Terry_Kennedy · Sep 5, 2010

da1 said:
basically no. they just get and store the data .. period.
there are ways of verifying the integrity of the data (CRC for instance) but that is not a feature of the tape but of the software

Modern tape drives that anybody is going to use (LTO, DLT, and so on) have extensive error detection and correction logic.

Users of operating systems that have been around for 30+ years (like VMS) which had extensive facilities to recover data from bad tapes are starting to question the conventional wisdom of leaving those facilities enabled. Some discussion here.

AndyUKG · Sep 6, 2010

Terry_Kennedy said:
Modern tape drives that anybody is going to use (LTO, DLT, and so on) have extensive error detection and correction logic.

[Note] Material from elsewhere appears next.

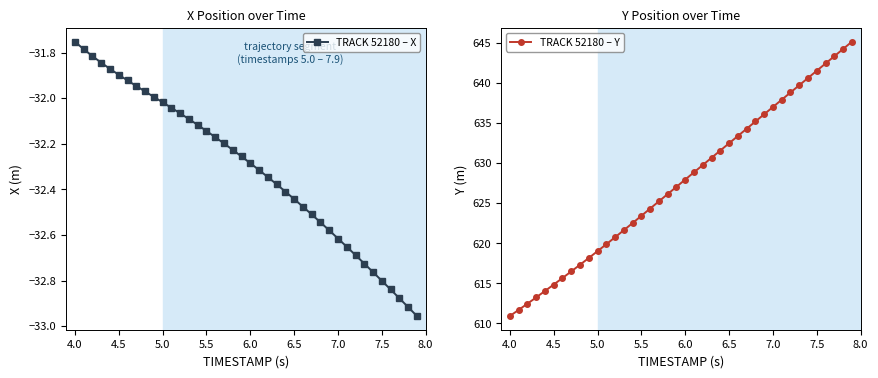

List the series in order of their overall mean, lowest first.

TRACK 52180 – X, TRACK 52180 – Y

Users of operating systems that have been around for 30+ years (like VMS) which had extensive facilities to recover data from bad tapes are starting to question the conventional wisdom of leaving those facilities enabled. Some discussion here.

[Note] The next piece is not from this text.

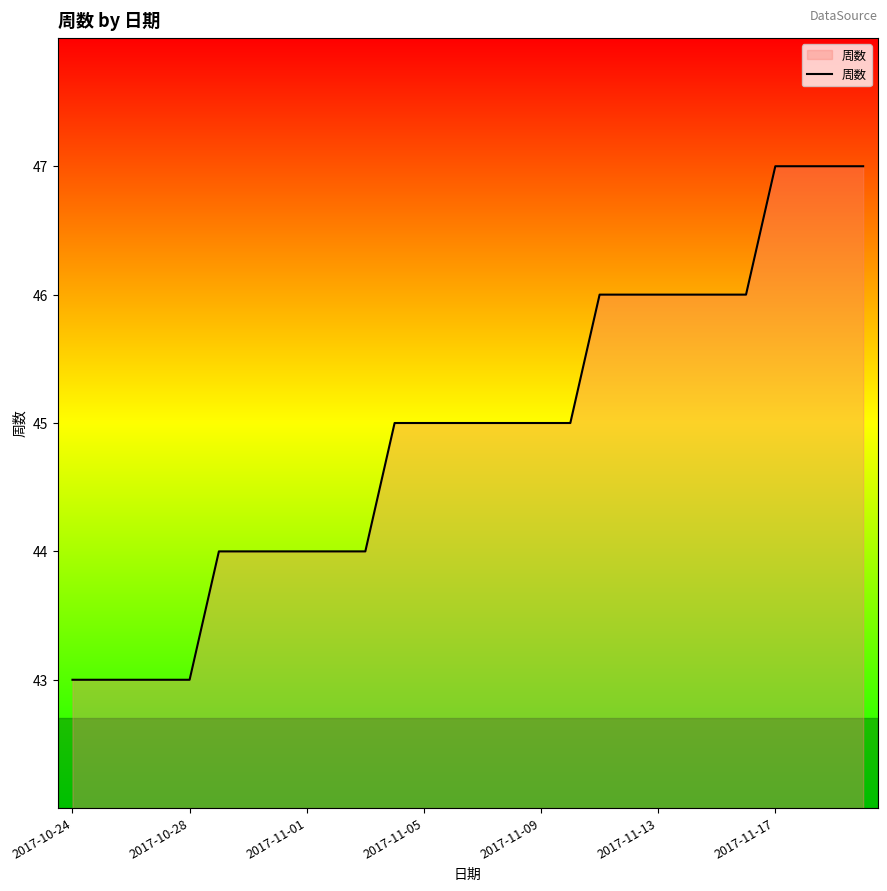

Reading left to right, extract all data points from this chart.

43	43	43	43	43	44	44	44	44	44	44	45	45	45	45	45	45	45	46	46	46	46	46	46	47	47	47	47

If its critical to have a good copy of your backup data, you will make multiple copies to tape (just like storing critical data on disk). You have no idea when a tape might go wrong and break or whatever...

da1 · Sep 6, 2010

AndyUKG said:
If its critical to have a good copy of your backup data, you will make multiple copies to tape (just like storing critical data on disk). You have no idea when a tape might go wrong and break or whatever...

my point exactly.

due to my line of work, I see it every day. The latest and greatest fail too, no matter what super-mega-ultra $#it technology they use. The best way is to have a copy of the copy.

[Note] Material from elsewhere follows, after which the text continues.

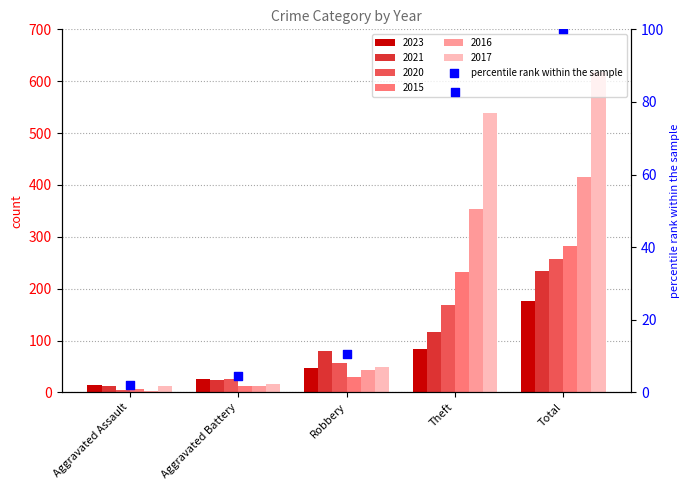

Approximately how many times larger is the value at Total compared to Aggravated Assault?

47.0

At work we have 3 copies (1 disk + 2 tape pools (primary/copy pool)). And even so, some tapes go to hell.

Bottom line .. better safe than sorry when it comes to keeping backups.

Terry_Kennedy · Sep 7, 2010

da1 said:
Bottom line .. better safe than sorry when it comes to keeping backups.

Indeed. That's why I was so surprised to discover that there's no simple backup solution for large ZFS pools - I would have thought that Sun (at least) would have had a proper backup utility.

da1 · Sep 7, 2010

AFAIK, SUN has no such thing.

For all our SUN machines we have TSM (IBM/SUN libraries)

AndyUKG · Sep 7, 2010

Terry_Kennedy said:
Indeed. That's why I was so surprised to discover that there's no simple backup solution for large ZFS pools - I would have thought that Sun (at least) would have had a proper backup utility.

People who pay for Sun kit generally also pay (alot) for their backup solution. Sun will be very happy to resell you Veritas NetBackup or Legato Networker etc. As for free or open source solutions, they Sun dont have anything in that space.

phoenix · Sep 7, 2010

Terry_Kennedy said:
Indeed. That's why I was so surprised to discover that there's no simple backup solution for large ZFS pools - I would have thought that Sun (at least) would have had a proper backup utility.

They do have a solution, it's called "a second pool configuration" that you "zfs send/recv" data to. And you create as many "secondary pools" as you need, for off-site, redundant backups.